ARTICLE:
So I read through the recipe and thought ok, this sounds easy enough. Surely I can handle browning meat, throwing in some macaroni, and letting it simmer for awhile. I can handle this.

Could. Not. Handle.

I browned the meat and drained it, no problem (even though draining meat it one of my pet peeves. I always make a mess. REALLY need one of these). I threw in some whole wheat macaroni – didn’t I mention I was eating healthier? That’s when things got stupid. The recipe called for 2 1/2 cups of milk and 1.5 cups of water. Hmmm…. that was a lot of liquid. I don’t know about you, but when I think of Hamburger Helper, I think of salty, creamy, gooey, cheesy goodness. That, my friends, was not happening.

It will thicken as it simmers, I logically, hopefully concluded. Not so. After the first 10 minutes, the pasta was still undercooked and the liquid was still thin and watery. In 15 minutes, the pasta was plump and wonderfully al dente, but drowning in all that unappetizing liquid. Desperate, I added a few healthy spoonfuls of greek yogurt. Let is simmer some more. Only slightly better. I mix another spoonful of cornstarch in water and pour that in.

This is when Nick comes home, finding me frowning at an overflowing pan of… goop. I apologize for making him slop and ask if he can save it. He throws in a little more cheese, lets it melt, and decides to take it off the heat to cool. Maybe that would help.

[Items from a dataset]

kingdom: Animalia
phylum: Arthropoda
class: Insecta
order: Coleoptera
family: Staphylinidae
==
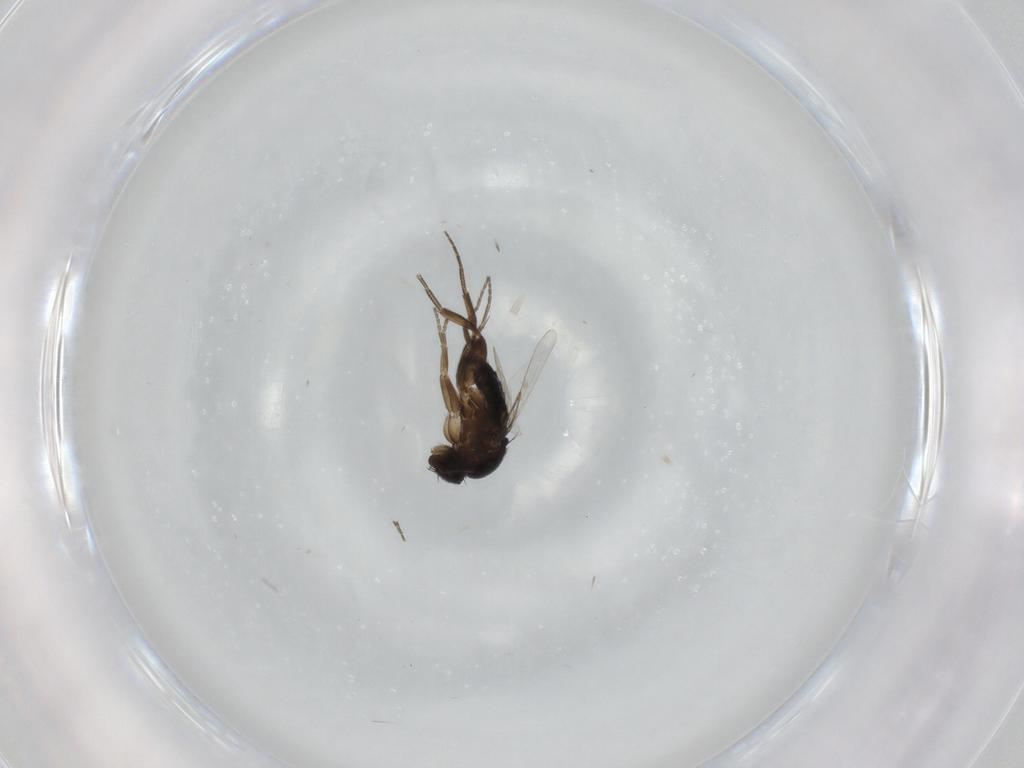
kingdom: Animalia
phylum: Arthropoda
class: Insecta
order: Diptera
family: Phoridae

REQUIREMENTS:
• a. Reproduce the stretch of the Hamburger Helper post from "It will thicken" through "that would help.".
• b. According to the Hamburger Helper post, how much milk did the recipe call for?

COMPLETE ANSWERS:
• a.
It will thicken as it simmers, I logically, hopefully concluded. Not so. After the first 10 minutes, the pasta was still undercooked and the liquid was still thin and watery. In 15 minutes, the pasta was plump and wonderfully al dente, but drowning in all that unappetizing liquid. Desperate, I added a few healthy spoonfuls of greek yogurt. Let is simmer some more. Only slightly better. I mix another spoonful of cornstarch in water and pour that in.

This is when Nick comes home, finding me frowning at an overflowing pan of… goop. I apologize for making him slop and ask if he can save it. He throws in a little more cheese, lets it melt, and decides to take it off the heat to cool. Maybe that would help.

• b. 2 1/2 cups